- How to complete this task -
Of all the lines below, return only those starting with the line holding "490 Michelini, Y., Acuña, I., Guzmán, J." and going on through the line holding "Samson, A. C., Kreibig, S.", exactly as written.

- Recorded information -
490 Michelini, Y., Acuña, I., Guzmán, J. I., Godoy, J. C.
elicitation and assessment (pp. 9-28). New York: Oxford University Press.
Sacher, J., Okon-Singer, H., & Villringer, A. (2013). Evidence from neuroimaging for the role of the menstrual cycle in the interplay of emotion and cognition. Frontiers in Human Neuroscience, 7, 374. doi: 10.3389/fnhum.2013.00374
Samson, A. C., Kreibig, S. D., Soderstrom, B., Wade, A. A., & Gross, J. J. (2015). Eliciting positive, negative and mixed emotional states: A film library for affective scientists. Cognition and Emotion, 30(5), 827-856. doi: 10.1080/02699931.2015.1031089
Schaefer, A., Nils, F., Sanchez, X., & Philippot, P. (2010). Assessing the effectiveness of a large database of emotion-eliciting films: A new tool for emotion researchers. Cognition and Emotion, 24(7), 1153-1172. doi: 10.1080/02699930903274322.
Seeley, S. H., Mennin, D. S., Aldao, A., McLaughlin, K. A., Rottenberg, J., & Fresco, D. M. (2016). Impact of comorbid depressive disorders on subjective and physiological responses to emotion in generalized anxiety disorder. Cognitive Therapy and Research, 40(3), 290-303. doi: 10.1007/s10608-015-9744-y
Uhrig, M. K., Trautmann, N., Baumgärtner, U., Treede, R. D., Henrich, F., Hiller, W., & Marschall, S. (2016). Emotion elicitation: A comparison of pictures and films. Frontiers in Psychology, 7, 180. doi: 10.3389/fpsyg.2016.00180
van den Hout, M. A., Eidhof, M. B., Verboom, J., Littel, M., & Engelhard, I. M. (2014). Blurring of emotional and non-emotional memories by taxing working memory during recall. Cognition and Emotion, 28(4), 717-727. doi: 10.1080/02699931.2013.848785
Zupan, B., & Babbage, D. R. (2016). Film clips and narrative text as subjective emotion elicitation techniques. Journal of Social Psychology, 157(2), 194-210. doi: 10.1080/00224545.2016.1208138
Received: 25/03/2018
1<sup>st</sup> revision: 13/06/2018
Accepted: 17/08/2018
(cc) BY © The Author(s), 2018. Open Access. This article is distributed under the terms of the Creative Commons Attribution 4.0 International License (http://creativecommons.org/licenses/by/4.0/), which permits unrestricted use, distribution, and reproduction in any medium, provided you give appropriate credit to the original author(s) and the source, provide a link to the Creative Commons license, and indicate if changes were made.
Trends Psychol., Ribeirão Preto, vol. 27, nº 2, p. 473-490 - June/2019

---

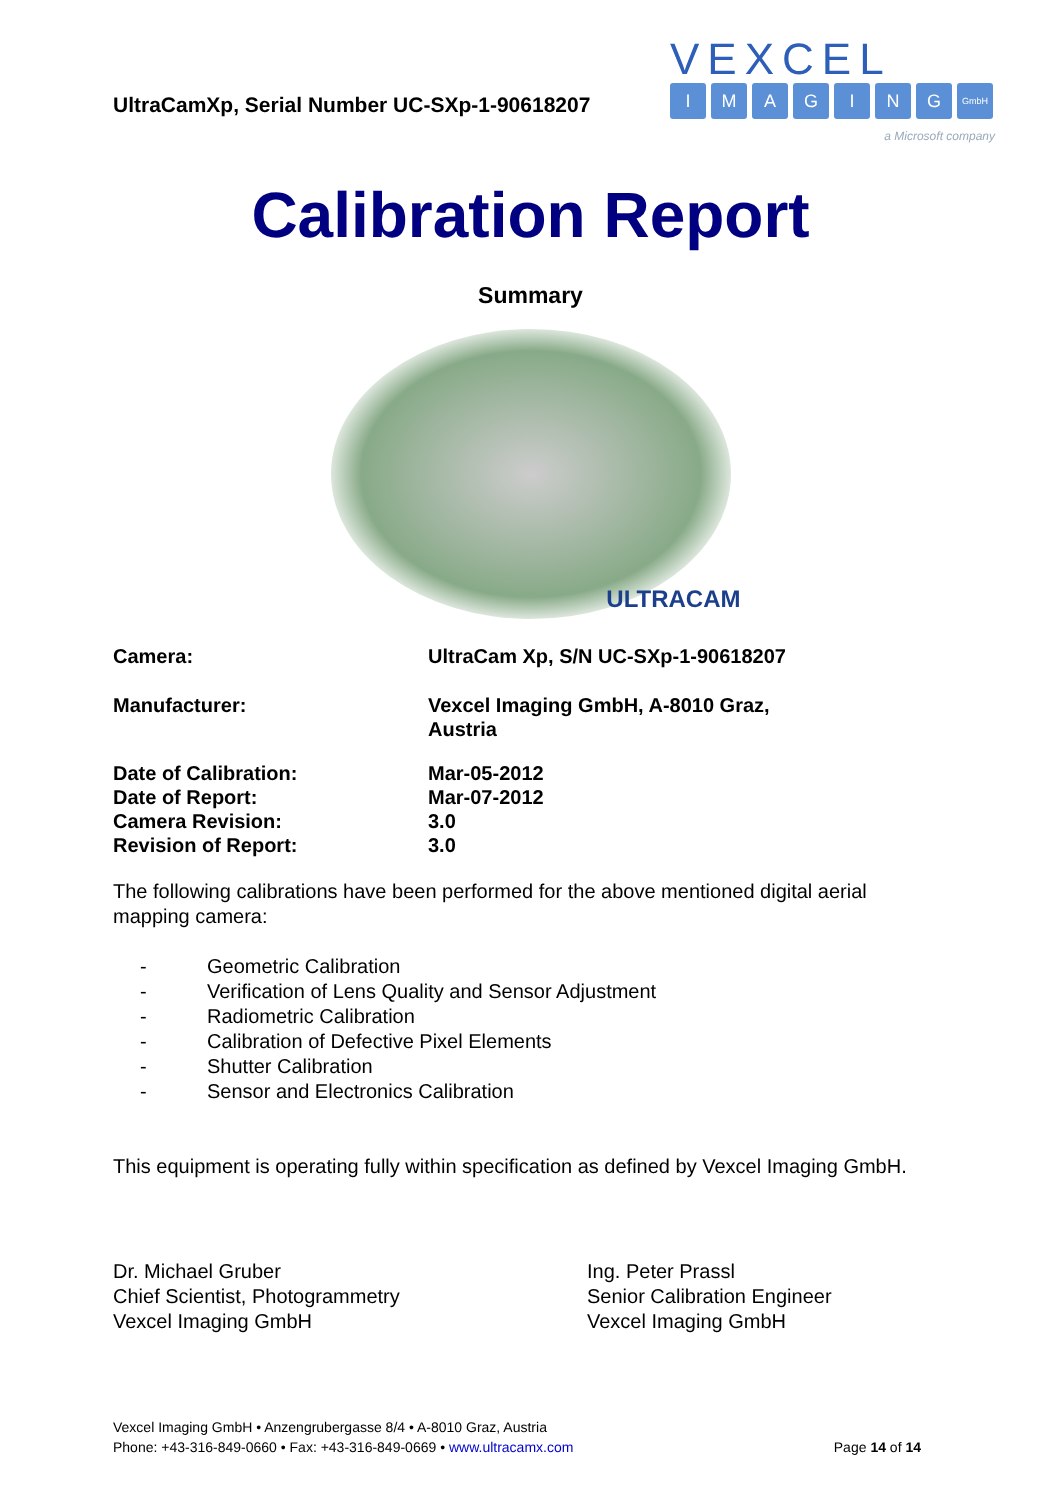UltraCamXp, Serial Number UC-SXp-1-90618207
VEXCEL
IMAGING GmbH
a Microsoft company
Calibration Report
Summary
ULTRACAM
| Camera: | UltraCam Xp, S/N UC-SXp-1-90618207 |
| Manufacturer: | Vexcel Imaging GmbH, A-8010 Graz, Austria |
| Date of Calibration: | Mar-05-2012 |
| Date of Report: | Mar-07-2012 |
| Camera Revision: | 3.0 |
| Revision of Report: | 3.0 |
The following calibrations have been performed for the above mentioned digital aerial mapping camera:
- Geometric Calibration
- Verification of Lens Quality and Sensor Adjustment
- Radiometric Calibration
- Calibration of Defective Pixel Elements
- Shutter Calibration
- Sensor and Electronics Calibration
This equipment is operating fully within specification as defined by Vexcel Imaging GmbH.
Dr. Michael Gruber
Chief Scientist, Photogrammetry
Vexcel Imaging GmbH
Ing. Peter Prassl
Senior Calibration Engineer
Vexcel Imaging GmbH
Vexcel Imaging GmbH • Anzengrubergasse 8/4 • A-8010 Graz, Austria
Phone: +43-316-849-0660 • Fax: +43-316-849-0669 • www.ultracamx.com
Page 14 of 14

==

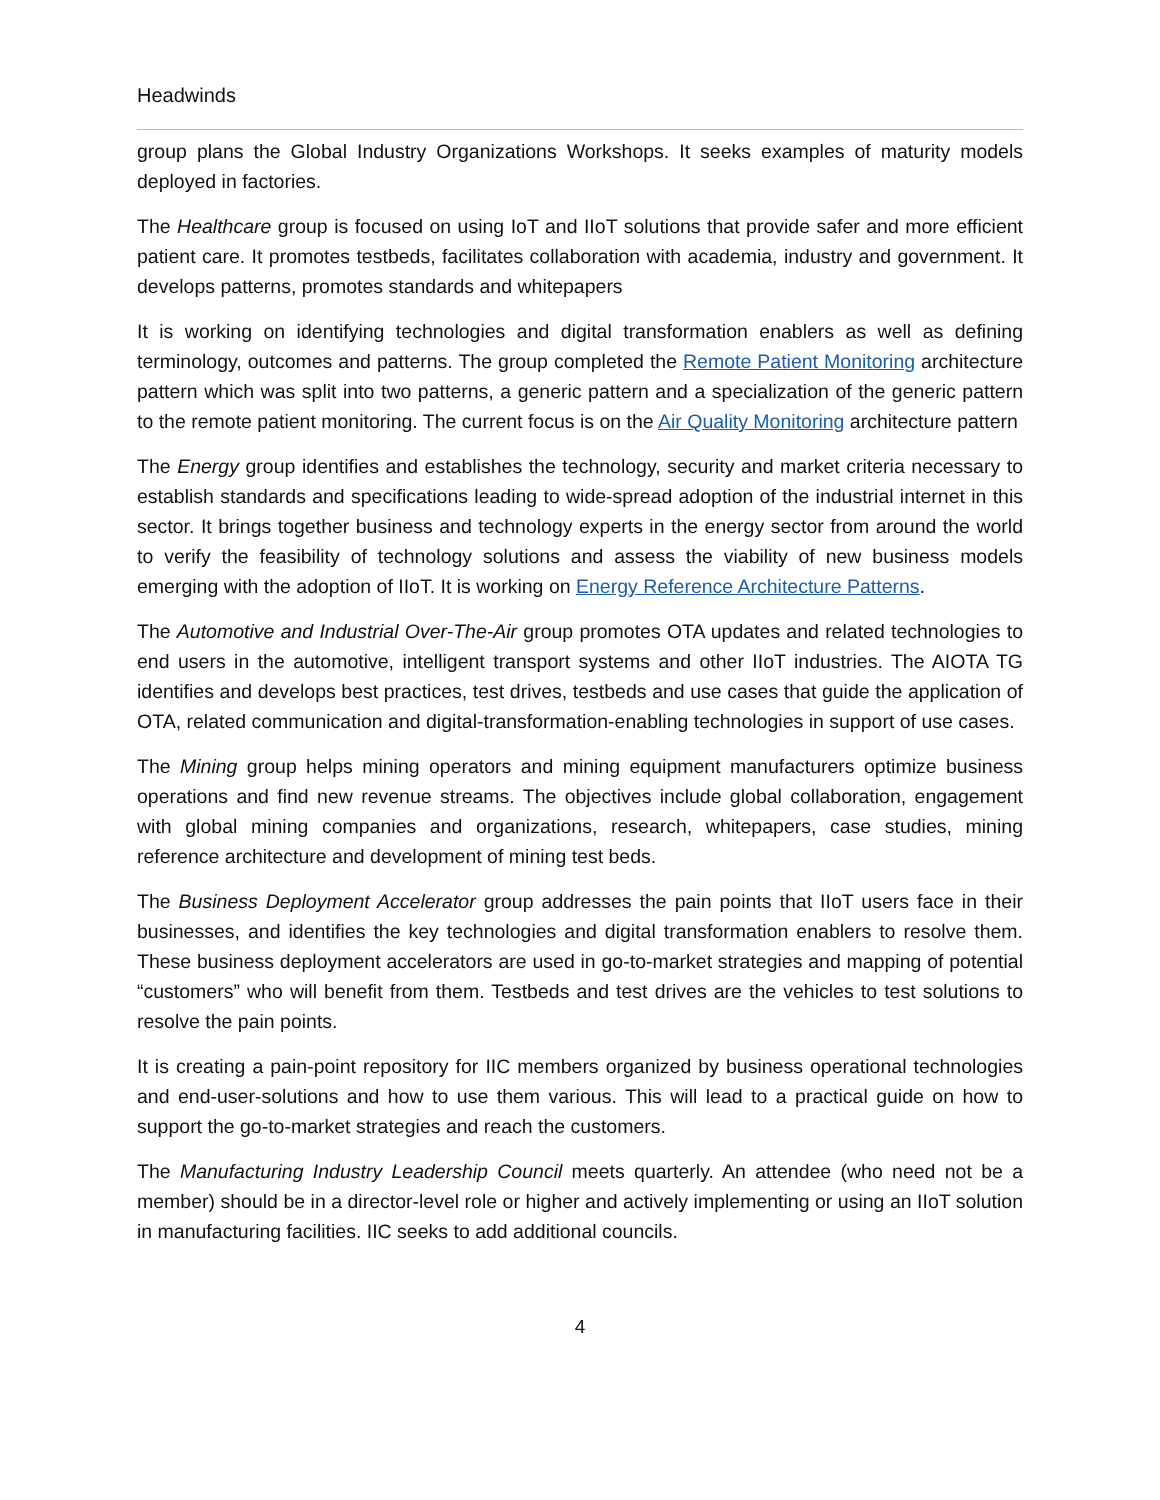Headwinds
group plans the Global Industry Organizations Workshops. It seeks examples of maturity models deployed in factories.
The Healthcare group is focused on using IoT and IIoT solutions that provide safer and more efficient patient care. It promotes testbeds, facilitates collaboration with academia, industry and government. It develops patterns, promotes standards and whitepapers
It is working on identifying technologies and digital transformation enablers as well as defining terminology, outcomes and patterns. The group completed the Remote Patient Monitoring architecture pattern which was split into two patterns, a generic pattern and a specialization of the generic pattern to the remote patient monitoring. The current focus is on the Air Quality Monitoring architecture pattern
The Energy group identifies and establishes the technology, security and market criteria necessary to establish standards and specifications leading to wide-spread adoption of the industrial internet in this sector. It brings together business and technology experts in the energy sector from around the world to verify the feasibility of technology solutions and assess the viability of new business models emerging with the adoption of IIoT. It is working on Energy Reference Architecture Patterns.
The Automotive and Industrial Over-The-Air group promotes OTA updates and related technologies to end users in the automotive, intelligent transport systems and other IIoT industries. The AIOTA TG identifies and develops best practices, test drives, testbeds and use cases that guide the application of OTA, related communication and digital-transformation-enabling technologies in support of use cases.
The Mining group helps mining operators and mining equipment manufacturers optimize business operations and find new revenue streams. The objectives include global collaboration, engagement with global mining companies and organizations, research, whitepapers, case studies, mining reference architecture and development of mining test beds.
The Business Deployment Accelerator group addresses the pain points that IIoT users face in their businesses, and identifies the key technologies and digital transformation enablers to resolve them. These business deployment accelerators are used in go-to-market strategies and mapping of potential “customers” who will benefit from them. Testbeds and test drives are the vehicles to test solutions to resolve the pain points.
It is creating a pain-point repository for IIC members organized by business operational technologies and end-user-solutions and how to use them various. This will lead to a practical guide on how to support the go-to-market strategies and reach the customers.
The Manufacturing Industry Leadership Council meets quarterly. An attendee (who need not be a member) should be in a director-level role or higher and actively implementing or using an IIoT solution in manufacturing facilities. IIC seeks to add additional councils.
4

- Output -
490 Michelini, Y., Acuña, I., Guzmán, J. I., Godoy, J. C.
elicitation and assessment (pp. 9-28). New York: Oxford University Press.
Sacher, J., Okon-Singer, H., & Villringer, A. (2013). Evidence from neuroimaging for the role of the menstrual cycle in the interplay of emotion and cognition. Frontiers in Human Neuroscience, 7, 374. doi: 10.3389/fnhum.2013.00374
Samson, A. C., Kreibig, S. D., Soderstrom, B., Wade, A. A., & Gross, J. J. (2015). Eliciting positive, negative and mixed emotional states: A film library for affective scientists. Cognition and Emotion, 30(5), 827-856. doi: 10.1080/02699931.2015.1031089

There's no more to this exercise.